Top of Supplied records

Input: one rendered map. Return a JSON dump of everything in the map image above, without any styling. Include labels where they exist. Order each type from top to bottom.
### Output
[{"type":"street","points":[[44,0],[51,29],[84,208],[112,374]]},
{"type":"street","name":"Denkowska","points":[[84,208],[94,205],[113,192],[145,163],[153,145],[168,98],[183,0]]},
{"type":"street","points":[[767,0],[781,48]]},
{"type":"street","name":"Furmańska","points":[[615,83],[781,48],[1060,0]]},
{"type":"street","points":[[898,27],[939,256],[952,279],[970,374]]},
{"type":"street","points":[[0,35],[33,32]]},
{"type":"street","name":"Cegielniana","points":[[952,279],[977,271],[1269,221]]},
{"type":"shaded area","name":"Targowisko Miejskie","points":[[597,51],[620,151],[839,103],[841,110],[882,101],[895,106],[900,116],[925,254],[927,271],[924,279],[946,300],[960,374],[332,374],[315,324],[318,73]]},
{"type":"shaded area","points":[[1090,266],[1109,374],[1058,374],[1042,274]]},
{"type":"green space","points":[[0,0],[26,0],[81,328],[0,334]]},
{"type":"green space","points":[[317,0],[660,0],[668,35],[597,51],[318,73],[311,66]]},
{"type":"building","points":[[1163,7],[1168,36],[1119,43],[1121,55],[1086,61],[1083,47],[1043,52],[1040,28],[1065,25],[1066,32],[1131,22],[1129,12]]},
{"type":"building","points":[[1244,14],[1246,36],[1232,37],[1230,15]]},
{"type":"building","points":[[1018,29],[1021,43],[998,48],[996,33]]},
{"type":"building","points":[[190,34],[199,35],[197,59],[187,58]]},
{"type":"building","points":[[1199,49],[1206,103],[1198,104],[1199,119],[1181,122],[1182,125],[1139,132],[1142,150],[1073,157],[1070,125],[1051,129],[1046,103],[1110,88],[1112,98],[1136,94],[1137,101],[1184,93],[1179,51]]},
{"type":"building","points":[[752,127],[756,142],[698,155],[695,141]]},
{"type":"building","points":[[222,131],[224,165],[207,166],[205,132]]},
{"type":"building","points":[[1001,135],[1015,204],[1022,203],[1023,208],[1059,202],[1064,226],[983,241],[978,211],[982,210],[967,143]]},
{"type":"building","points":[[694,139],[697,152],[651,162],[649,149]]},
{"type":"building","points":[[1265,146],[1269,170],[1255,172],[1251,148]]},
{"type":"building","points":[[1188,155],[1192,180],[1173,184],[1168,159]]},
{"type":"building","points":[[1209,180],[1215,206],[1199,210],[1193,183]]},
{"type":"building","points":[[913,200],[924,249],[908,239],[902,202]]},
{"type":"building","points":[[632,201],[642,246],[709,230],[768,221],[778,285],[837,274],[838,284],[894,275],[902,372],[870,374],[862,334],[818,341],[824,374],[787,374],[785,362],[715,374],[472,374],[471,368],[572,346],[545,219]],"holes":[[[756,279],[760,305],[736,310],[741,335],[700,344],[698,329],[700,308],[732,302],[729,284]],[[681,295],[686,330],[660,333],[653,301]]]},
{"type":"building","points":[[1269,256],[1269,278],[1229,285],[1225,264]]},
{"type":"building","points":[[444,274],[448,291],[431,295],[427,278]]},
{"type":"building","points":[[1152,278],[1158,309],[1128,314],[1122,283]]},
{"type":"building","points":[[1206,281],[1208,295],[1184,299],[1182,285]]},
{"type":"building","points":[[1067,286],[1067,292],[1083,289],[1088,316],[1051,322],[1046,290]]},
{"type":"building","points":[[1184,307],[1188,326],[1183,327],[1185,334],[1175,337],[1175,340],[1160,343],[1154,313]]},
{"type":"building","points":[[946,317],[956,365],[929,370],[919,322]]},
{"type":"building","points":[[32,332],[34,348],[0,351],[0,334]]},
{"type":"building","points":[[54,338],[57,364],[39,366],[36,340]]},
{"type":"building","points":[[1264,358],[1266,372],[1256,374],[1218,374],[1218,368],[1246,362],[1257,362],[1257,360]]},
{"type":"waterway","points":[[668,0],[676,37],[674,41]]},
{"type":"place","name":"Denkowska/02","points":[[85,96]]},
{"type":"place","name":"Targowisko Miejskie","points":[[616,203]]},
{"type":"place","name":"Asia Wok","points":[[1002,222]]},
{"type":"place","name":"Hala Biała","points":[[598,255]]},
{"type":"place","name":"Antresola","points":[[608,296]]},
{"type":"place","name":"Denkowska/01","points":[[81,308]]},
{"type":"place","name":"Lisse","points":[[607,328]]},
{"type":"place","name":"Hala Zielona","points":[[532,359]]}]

Bottom of Supplied records

== Work request ==
The records above are to be restated word for word, in full.

== Solved problem ==
Input: one rendered map. Return a JSON dump of everything in the map image above, without any styling. Include labels where they exist. Order each type from top to bottom.
### Output
[{"type":"street","points":[[44,0],[51,29],[84,208],[112,374]]},
{"type":"street","name":"Denkowska","points":[[84,208],[94,205],[113,192],[145,163],[153,145],[168,98],[183,0]]},
{"type":"street","points":[[767,0],[781,48]]},
{"type":"street","name":"Furmańska","points":[[615,83],[781,48],[1060,0]]},
{"type":"street","points":[[898,27],[939,256],[952,279],[970,374]]},
{"type":"street","points":[[0,35],[33,32]]},
{"type":"street","name":"Cegielniana","points":[[952,279],[977,271],[1269,221]]},
{"type":"shaded area","name":"Targowisko Miejskie","points":[[597,51],[620,151],[839,103],[841,110],[882,101],[895,106],[900,116],[925,254],[927,271],[924,279],[946,300],[960,374],[332,374],[315,324],[318,73]]},
{"type":"shaded area","points":[[1090,266],[1109,374],[1058,374],[1042,274]]},
{"type":"green space","points":[[0,0],[26,0],[81,328],[0,334]]},
{"type":"green space","points":[[317,0],[660,0],[668,35],[597,51],[318,73],[311,66]]},
{"type":"building","points":[[1163,7],[1168,36],[1119,43],[1121,55],[1086,61],[1083,47],[1043,52],[1040,28],[1065,25],[1066,32],[1131,22],[1129,12]]},
{"type":"building","points":[[1244,14],[1246,36],[1232,37],[1230,15]]},
{"type":"building","points":[[1018,29],[1021,43],[998,48],[996,33]]},
{"type":"building","points":[[190,34],[199,35],[197,59],[187,58]]},
{"type":"building","points":[[1199,49],[1206,103],[1198,104],[1199,119],[1181,122],[1182,125],[1139,132],[1142,150],[1073,157],[1070,125],[1051,129],[1046,103],[1110,88],[1112,98],[1136,94],[1137,101],[1184,93],[1179,51]]},
{"type":"building","points":[[752,127],[756,142],[698,155],[695,141]]},
{"type":"building","points":[[222,131],[224,165],[207,166],[205,132]]},
{"type":"building","points":[[1001,135],[1015,204],[1022,203],[1023,208],[1059,202],[1064,226],[983,241],[978,211],[982,210],[967,143]]},
{"type":"building","points":[[694,139],[697,152],[651,162],[649,149]]},
{"type":"building","points":[[1265,146],[1269,170],[1255,172],[1251,148]]},
{"type":"building","points":[[1188,155],[1192,180],[1173,184],[1168,159]]},
{"type":"building","points":[[1209,180],[1215,206],[1199,210],[1193,183]]},
{"type":"building","points":[[913,200],[924,249],[908,239],[902,202]]},
{"type":"building","points":[[632,201],[642,246],[709,230],[768,221],[778,285],[837,274],[838,284],[894,275],[902,372],[870,374],[862,334],[818,341],[824,374],[787,374],[785,362],[715,374],[472,374],[471,368],[572,346],[545,219]],"holes":[[[756,279],[760,305],[736,310],[741,335],[700,344],[698,329],[700,308],[732,302],[729,284]],[[681,295],[686,330],[660,333],[653,301]]]},
{"type":"building","points":[[1269,256],[1269,278],[1229,285],[1225,264]]},
{"type":"building","points":[[444,274],[448,291],[431,295],[427,278]]},
{"type":"building","points":[[1152,278],[1158,309],[1128,314],[1122,283]]},
{"type":"building","points":[[1206,281],[1208,295],[1184,299],[1182,285]]},
{"type":"building","points":[[1067,286],[1067,292],[1083,289],[1088,316],[1051,322],[1046,290]]},
{"type":"building","points":[[1184,307],[1188,326],[1183,327],[1185,334],[1175,337],[1175,340],[1160,343],[1154,313]]},
{"type":"building","points":[[946,317],[956,365],[929,370],[919,322]]},
{"type":"building","points":[[32,332],[34,348],[0,351],[0,334]]},
{"type":"building","points":[[54,338],[57,364],[39,366],[36,340]]},
{"type":"building","points":[[1264,358],[1266,372],[1256,374],[1218,374],[1218,368],[1246,362],[1257,362],[1257,360]]},
{"type":"waterway","points":[[668,0],[676,37],[674,41]]},
{"type":"place","name":"Denkowska/02","points":[[85,96]]},
{"type":"place","name":"Targowisko Miejskie","points":[[616,203]]},
{"type":"place","name":"Asia Wok","points":[[1002,222]]},
{"type":"place","name":"Hala Biała","points":[[598,255]]},
{"type":"place","name":"Antresola","points":[[608,296]]},
{"type":"place","name":"Denkowska/01","points":[[81,308]]},
{"type":"place","name":"Lisse","points":[[607,328]]},
{"type":"place","name":"Hala Zielona","points":[[532,359]]}]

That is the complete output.